Children of addicted parents more likely to be depressed adults


Children who have drug or alcohol addicted parents are more likely to be depressed as adults, according to a new study from the University of Toronto.

Researchers looked at the association between parental addictions and adult depression in sample data from 6,268 adults who participated in the 2005 Canadian Community Health Survey. The data revealed a connection between people who had major depressive episodes and a childhood in which a parent drank or used drugs “so often that it caused problems for the family.”

Having addicted parents increases risk of depression

“Even after adjusting for factors ranging from childhood maltreatment and parental unemployment to adult health behaviors including smoking and alcohol consumption, we found that parental addictions were associated with 69 percent higher odds of depression in adulthood,” said professor Fuller-Thomson and endowed chair Sandra Rotman of the University of Toronto’s Factor-Inwentash Faculty of Social Work and the Department of Family and Community Medicine.
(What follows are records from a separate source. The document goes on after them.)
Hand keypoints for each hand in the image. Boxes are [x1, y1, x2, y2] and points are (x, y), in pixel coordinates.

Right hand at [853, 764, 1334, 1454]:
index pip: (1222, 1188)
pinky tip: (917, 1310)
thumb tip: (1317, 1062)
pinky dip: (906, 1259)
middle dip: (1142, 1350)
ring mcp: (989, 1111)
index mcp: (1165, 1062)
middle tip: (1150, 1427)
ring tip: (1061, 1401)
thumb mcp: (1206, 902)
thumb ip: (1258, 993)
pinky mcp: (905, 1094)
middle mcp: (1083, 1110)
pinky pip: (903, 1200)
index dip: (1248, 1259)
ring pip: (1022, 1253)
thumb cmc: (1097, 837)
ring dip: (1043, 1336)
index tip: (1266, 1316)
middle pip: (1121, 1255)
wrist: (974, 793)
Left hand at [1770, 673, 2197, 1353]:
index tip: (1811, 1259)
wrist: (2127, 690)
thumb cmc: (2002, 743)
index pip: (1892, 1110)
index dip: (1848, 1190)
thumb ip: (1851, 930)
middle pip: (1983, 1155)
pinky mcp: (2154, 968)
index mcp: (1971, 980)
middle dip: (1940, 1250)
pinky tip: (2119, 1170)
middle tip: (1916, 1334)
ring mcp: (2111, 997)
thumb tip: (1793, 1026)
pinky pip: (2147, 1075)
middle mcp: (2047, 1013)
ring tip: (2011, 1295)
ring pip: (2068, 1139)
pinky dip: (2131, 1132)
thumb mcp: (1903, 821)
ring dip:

While the study did not reveal causal links, the researchers felt the strain and stress of living through a childhood with an addicted parent contributed to the ability – or inability – to deal with stress later in life.

Stable involvement of caring adults can help

“These findings underscore the intergenerational consequences of drug and alcohol addiction and reinforce the need to develop interventions that support healthy childhood development,” explained Fuller-Thomson. “As an important first step, children who experience toxic stress at home can be greatly helped by the stable involvement of caring adults, including grandparents, teachers, coaches, neighbors and social workers.

“Although more research is needed to determine if access to a responsive and loving adult decreases the likelihood of adult depression among children exposed to parental addictions, we do know that these caring relationships promote healthy development and buffer stress.”